* _COMPITI RICHIESTI_
a) Nel brano, di quante pagine è composta la perizia medico legale redatta da Cristina Cattaneo?
b) Traduci in inglese questa frase del brano: «Lidia appoggia la mano ferita sul sedile, sporcandolo, mentre cerca di uscire dall’abitacolo.»

* _BRANO DI TESTO_

Varese, 20 gennaio 2018 - Lidia Macchi che lotta contro il suo assassino, la sera del 5 gennaio 1987, nella solitudine desolata del Sass Pinì, nel territorio di Cittiglio. Sono dense di particolari drammatici, inevitabilmente crudi ma anche toccanti, le 117 pagine della perizia medico legale redatta dall’anatomopatologo Cristina Cattaneo.
Escoriazioni alla fronte e piccole escoriazioni alle mani e ai polsi già erano emerse nell’autopsia eseguita all’epoca da Mario Tavani, direttore della Medicina legale di Varese. Altre aree di «marezzatura rossastre e quindi vitali» mostrate dalle fotografie sono, secondo la perizia Cattaneo, «almeno indicative dell’urto delle ginocchia e di altre parti del corpo di Lidia contro superfici piane e ottuse, il che è coerente con una colluttazione o con una o diverse cadute di Lidia per terra». Ci sono poi le ferite da difesa alla mano sinistra. Sono 29 le coltellate che straziano la studentessa, alcune raggiungono organi vitali come la carotide e un polmone, le altre, numerose, il torace e il dorso. L’agonia è breve. L’aggressione potrebbe essere incominciata sulla Panda della ragazza, che si trova seduta a destra, sul sedile del passeggero mentre l’aggressore è al posto di guida. Dopo una iniziale colluttazione, che provoca le lesioni contusive, ecco la prima coltellata. L’assassino impugna una lama comune, composta di ferro e cromo (sono rimasti due residui metallici), liscia e lunga almeno 3,5 centimetri (10 secondo la perizia Tavani). I primi colpi raggiungono la mano sinistra della vittima, dove sono presenti ben due ferite da difesa. Lidia appoggia la mano ferita sul sedile, sporcandolo, mentre cerca di uscire dall’abitacolo. Volge le spalle all’aggressore, riceve due ferite da punta e taglio alla coscia destra. Lotta per allontanarsi, forse cade. Il sangue dalla mano o dalla coscia striscia l’interno della portiera. Lidia Macchi è fuori dall’auto, è a terra, sul ciglio della stradina sterrata. Viene accoltellata più volte, davanti e dietro, colpi spesso disordinati (indicativi di una furia incontrollabile), che lasciano ferite da punta e taglio. Sono 29 le lesioni osservate dal primo perito, che ha potuto esaminare anche la cute della vittima, 24 le lesioni ossee descritte dalla perizia Cattaneo, indicative di almeno 16 colpi di arma bianca. Le immagini delle gocciolature di sangue sugli abiti suggeriscono l’immagine terribile dell’assassino che incombe sulla sua vittima, la sovrasta, brandendo il coltello insanguinato.

* _DATI ELENCATI_
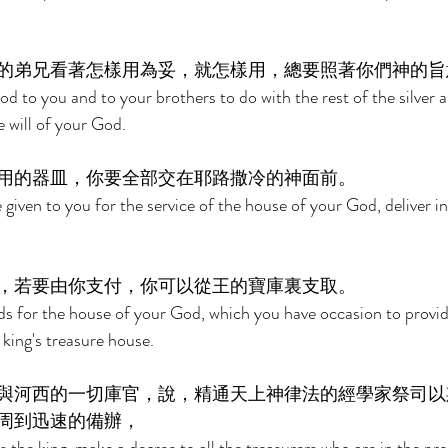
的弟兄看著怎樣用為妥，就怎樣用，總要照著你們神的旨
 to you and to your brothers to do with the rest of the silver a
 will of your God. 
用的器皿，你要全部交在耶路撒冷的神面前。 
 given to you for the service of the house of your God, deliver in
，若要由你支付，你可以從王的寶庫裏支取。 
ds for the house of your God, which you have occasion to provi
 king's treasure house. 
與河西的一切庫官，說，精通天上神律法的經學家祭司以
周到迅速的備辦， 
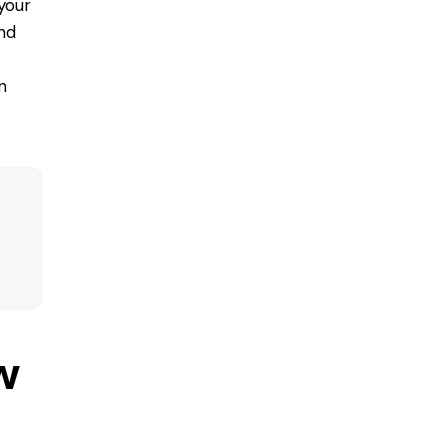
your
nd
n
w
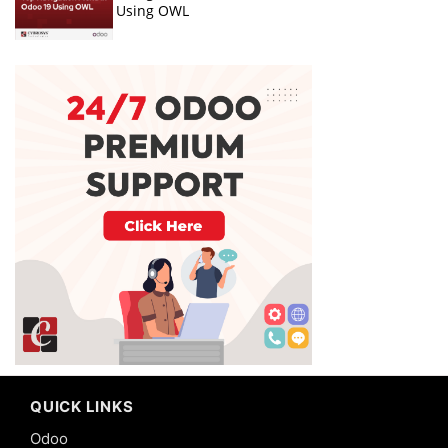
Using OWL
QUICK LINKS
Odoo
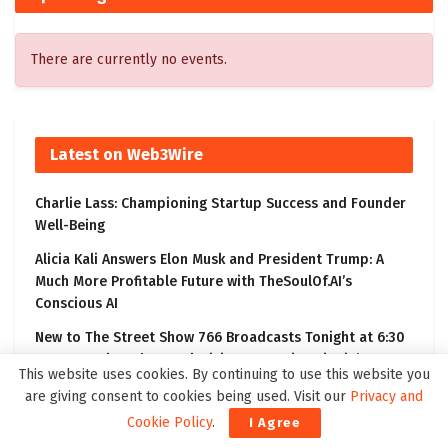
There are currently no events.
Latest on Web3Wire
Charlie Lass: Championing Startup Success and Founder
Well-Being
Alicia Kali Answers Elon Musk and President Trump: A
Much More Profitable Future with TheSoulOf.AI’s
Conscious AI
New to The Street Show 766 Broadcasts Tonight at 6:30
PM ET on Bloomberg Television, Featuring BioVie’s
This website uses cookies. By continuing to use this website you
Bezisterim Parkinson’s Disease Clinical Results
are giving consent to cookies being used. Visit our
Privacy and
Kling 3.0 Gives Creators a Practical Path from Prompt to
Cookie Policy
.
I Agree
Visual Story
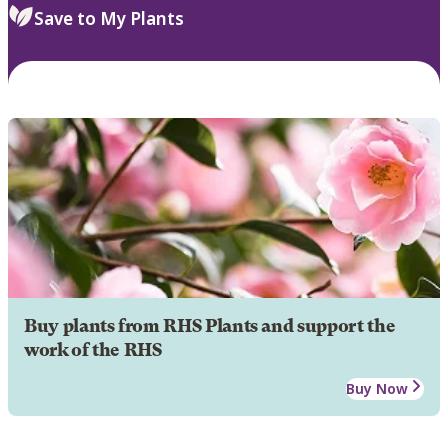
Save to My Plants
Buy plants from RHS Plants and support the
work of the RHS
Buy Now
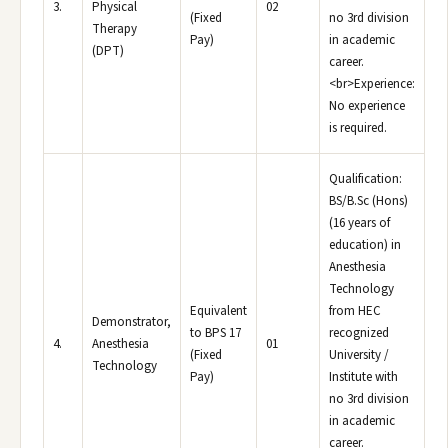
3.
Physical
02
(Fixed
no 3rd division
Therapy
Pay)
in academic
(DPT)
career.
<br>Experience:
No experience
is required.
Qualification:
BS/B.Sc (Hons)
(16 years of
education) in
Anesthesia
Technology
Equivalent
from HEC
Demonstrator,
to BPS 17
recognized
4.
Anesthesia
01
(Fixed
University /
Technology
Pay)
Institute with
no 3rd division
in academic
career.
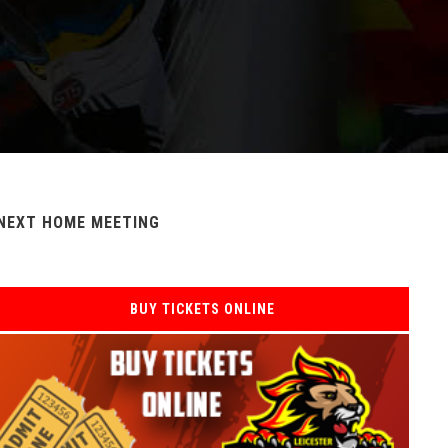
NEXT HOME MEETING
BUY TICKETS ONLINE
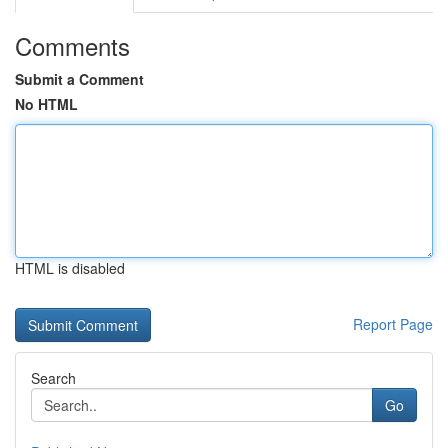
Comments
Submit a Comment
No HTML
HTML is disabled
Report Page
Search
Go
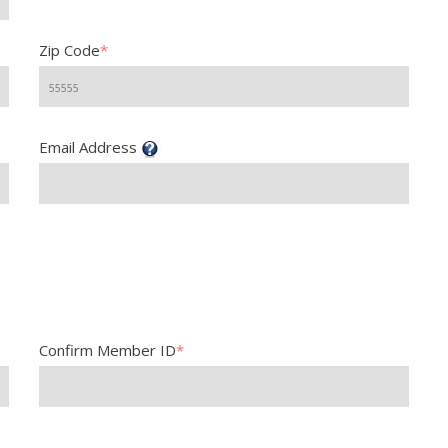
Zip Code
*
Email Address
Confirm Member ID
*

---

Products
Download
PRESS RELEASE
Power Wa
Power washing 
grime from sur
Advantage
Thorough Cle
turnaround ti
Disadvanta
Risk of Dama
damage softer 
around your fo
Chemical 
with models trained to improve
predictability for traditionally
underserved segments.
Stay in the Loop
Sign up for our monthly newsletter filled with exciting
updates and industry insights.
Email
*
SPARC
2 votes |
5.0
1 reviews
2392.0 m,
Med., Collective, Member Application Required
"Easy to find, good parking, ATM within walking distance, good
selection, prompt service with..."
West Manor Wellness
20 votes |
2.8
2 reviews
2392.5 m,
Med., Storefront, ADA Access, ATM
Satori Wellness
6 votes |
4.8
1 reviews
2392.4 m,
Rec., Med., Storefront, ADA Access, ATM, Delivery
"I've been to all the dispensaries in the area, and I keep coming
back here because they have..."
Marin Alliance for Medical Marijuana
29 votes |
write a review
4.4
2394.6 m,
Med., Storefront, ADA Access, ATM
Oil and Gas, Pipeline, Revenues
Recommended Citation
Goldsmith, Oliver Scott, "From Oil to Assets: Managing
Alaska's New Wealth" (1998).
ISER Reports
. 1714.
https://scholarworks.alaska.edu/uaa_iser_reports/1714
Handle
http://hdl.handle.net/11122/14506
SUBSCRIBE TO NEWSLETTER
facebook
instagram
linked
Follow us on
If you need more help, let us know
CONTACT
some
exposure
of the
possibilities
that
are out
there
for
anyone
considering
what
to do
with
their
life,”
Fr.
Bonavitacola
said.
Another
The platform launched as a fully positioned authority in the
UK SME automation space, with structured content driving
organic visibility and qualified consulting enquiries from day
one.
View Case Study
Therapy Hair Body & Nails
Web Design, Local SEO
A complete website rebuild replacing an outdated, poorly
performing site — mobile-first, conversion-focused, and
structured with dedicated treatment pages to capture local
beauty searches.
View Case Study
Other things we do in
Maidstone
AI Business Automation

* _RISPOSTE SCRITTE_
a) 117 pagine.

b) Lidia rests her injured hand on the seat, staining it, as she tries to get out of the car.